→ What to produce
Copy out every line of text in the material below without changes, leaving the pictures out of your answer.

→ Records to process
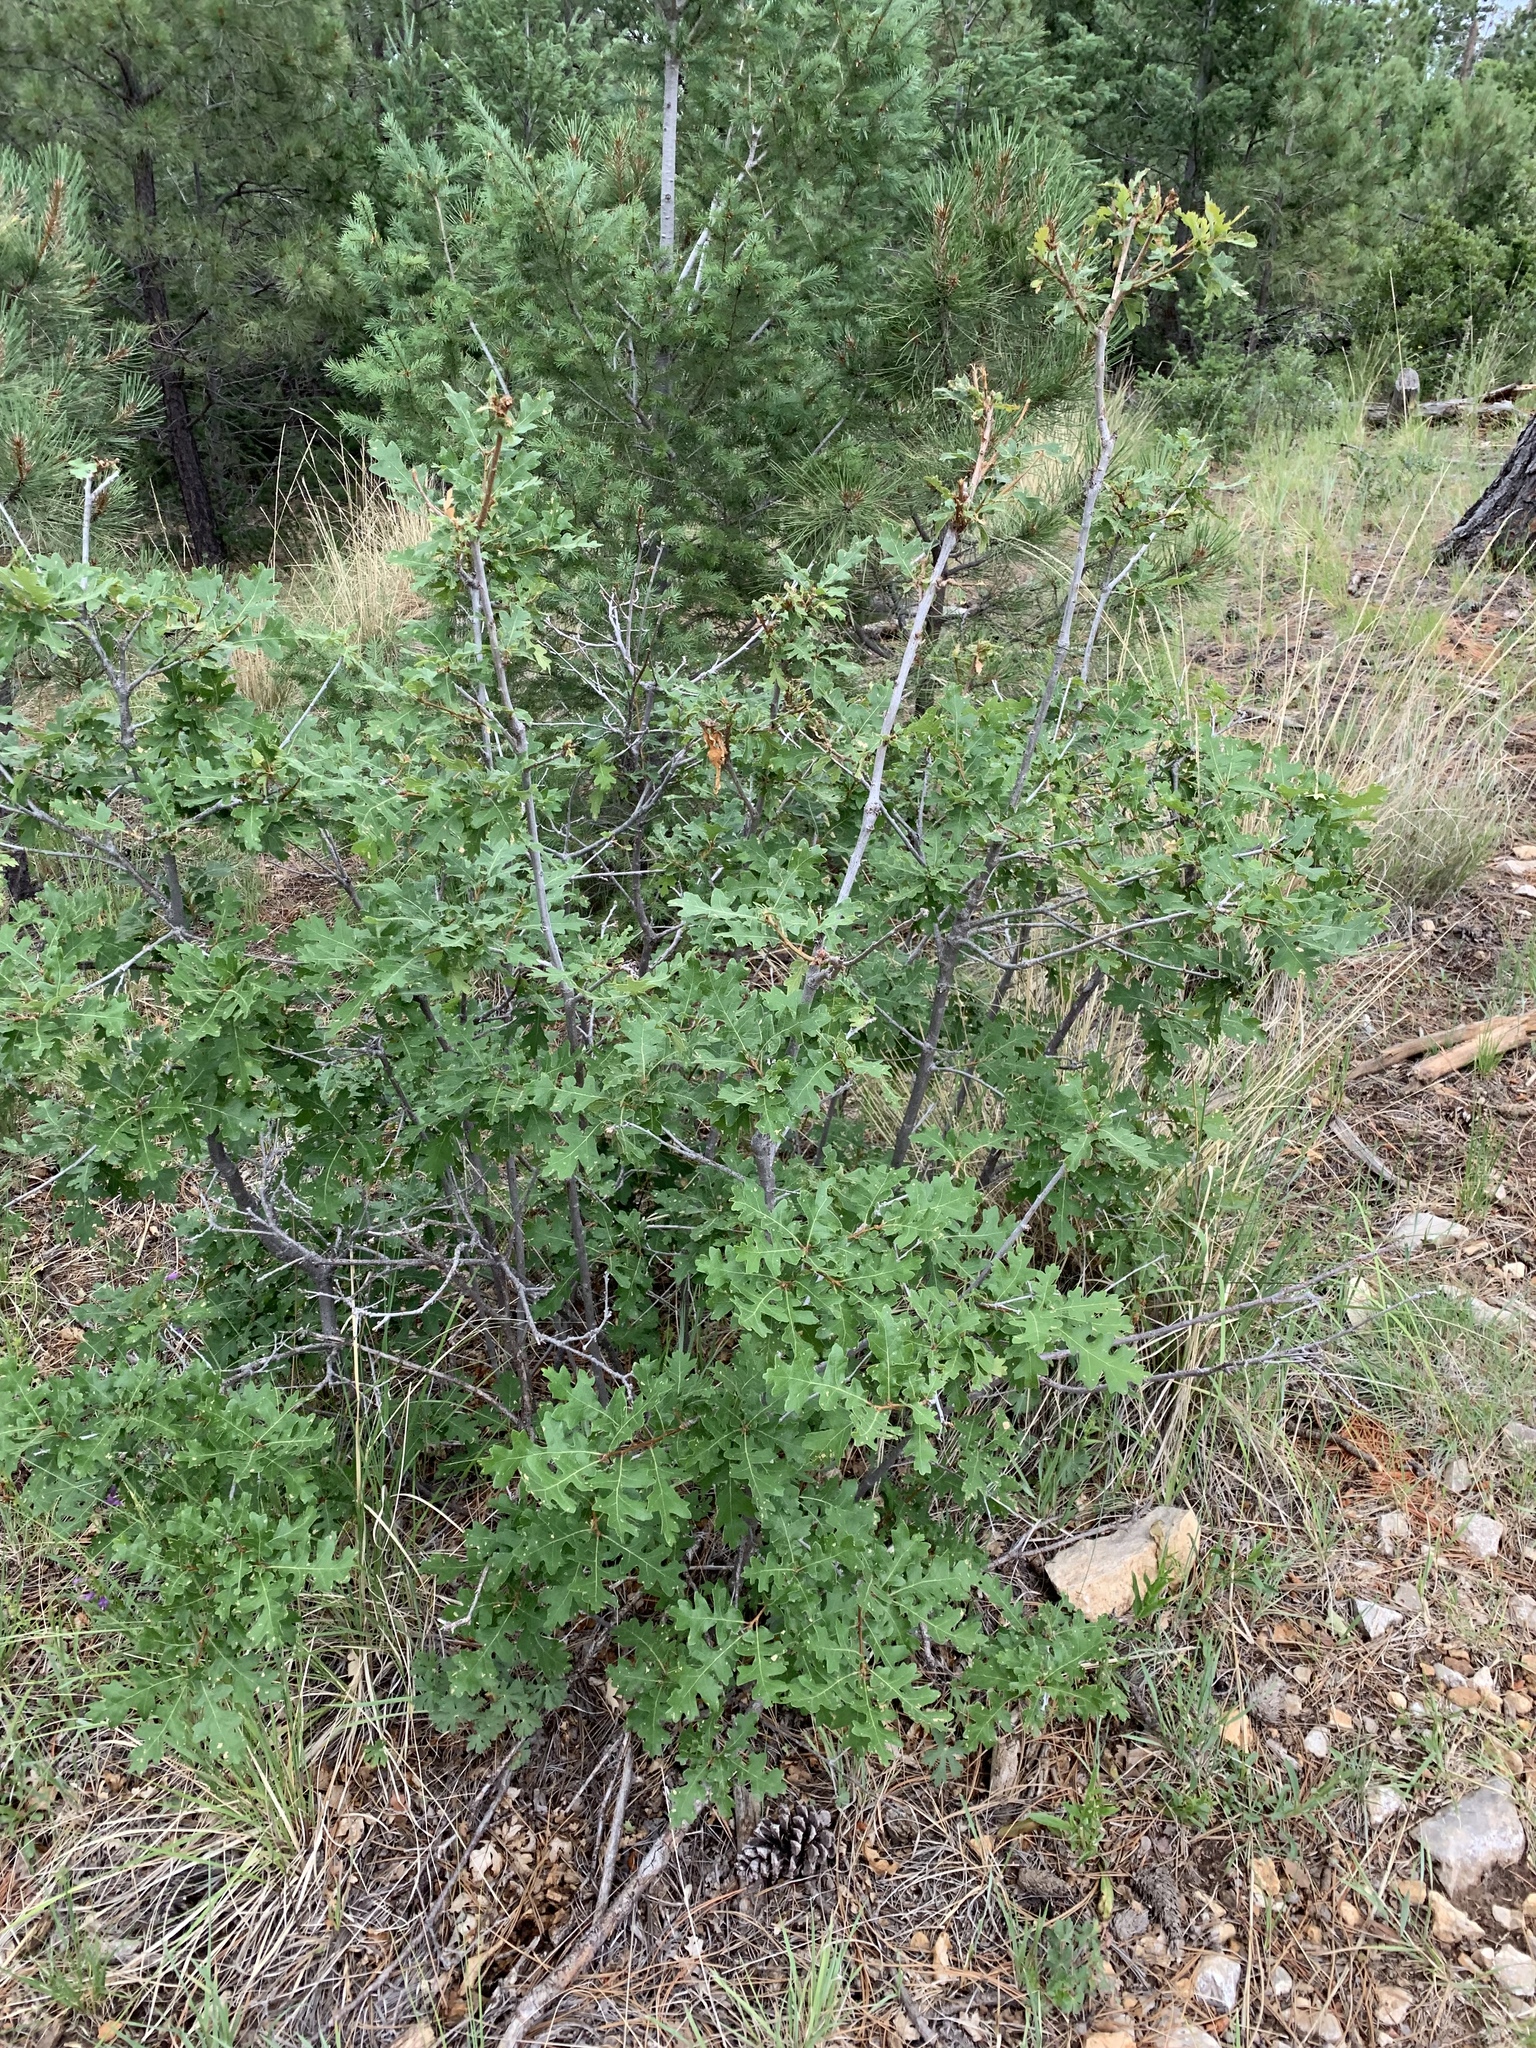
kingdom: Plantae
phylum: Tracheophyta
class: Magnoliopsida
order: Fagales
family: Fagaceae
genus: Quercus
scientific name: Quercus gambelii
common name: Gambel oak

→ Solved exercise
kingdom: Plantae
phylum: Tracheophyta
class: Magnoliopsida
order: Fagales
family: Fagaceae
genus: Quercus
scientific name: Quercus gambelii
common name: Gambel oak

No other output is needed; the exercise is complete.